Lo stile minimalista, senza edulcoranti, è un manifesto alla scrittura irregolare e libera, tant’è che lo scrittore americano fu soprannominato lo Jean Genet degli Stati Uniti. Il primo contatto con la roba, zio Bill lo ebbe tra il 1944 e il 1945, quando i rifornimenti erano a singhiozzo, perché la Seconda Guerra Mondiale produceva effetti anche sul mercato dei narcotici.
Certamente, Burroughs parla di un’epoca in cui tutto era diverso. Non c’erano narcos, cartelli e altro, ma che la roba avesse già invaso la vita di molti, o che la droga fosse una “tendenza sociale”, era già palese. Per quanto qualcuno voglia dirigere il discorso su lidi moralistici, tra queste pagine né si invita la gente a provare né si dice di stare alla larga da qualsiasi sostanza.
Viene descritta un’esperienza e nient’altro; c’è qui un racconto di vita che ha ispirato altri scrittori, e non solo della Beat Generation. Alla fine, provate tutte le sintesi possibili e immaginabili, saggiati tutti i sintomi, anche quelli dell’astinenza, Burroughs va alla ricerca di Yage, quello stupefacente naturale, conosciuto dalle popolazioni indigene del Centro America, che estende la percezione.

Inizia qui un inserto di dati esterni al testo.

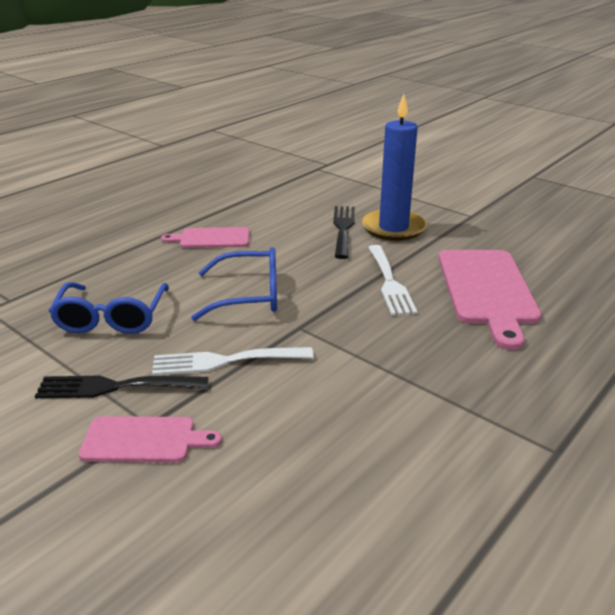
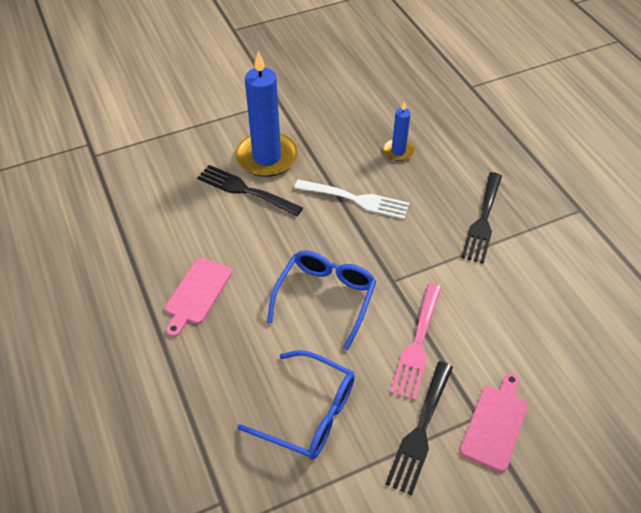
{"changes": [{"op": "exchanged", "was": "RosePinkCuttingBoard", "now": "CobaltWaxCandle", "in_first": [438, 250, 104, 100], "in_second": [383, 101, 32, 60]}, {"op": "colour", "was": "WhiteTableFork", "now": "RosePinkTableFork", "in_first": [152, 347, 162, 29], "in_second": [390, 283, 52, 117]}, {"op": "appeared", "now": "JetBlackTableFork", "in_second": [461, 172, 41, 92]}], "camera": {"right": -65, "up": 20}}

Nella postfazione al suo Un oscuro scrutare, Philip Dick paragona i drogati ai bambini che giocano a qualcosa di pericoloso, che perseverano anche se si sono scottati. Burroughs non la mette su questo piano, anzi non ne privilegia nessuno se non quello del narratore che racconta. A volte sembra a favore e a volte sembra contro la roba, ma in sostanza sono solo prove della poca stabilità mentale che il drogato sperimenta man mano che si intossica. Infatti, l’unico chiodo fisso è farsi.
Anche Oliver Harris, curatore del volume pubblicato da Adelphi, ricostruendo le tappe che hanno portato alla redazione del romanzo, sottolinea come questo libro fosse, nell’intento dell’autore, una testimonianza diretta; che poi sia diventato altro, questo è dovuto al giro magico che alcune opere fanno, in quanto sono destinate a incunearsi nel patrimonio dell’umanità.
Ad esempio, Burroughs cita pochissimo, limitandosi a sporadici accadimenti, i suoi incontri omosessuali, come se volesse tenere distinti gli argomenti. Infatti, è stesso lui a dire che Queer, il romanzo dedicato al tema, è stato scritto contemporaneamente a Junky, proprio con l’intento di distrarlo dalla pesantezza che si innescava ogni volta che parlava della roba.
Junky è quindi un romanzo che pone l’esperienza al servizio della letteratura, creando un’opera genuina, nella quale l’autore né si celebra né si degrada, semplicemente si mostra per non sparire più.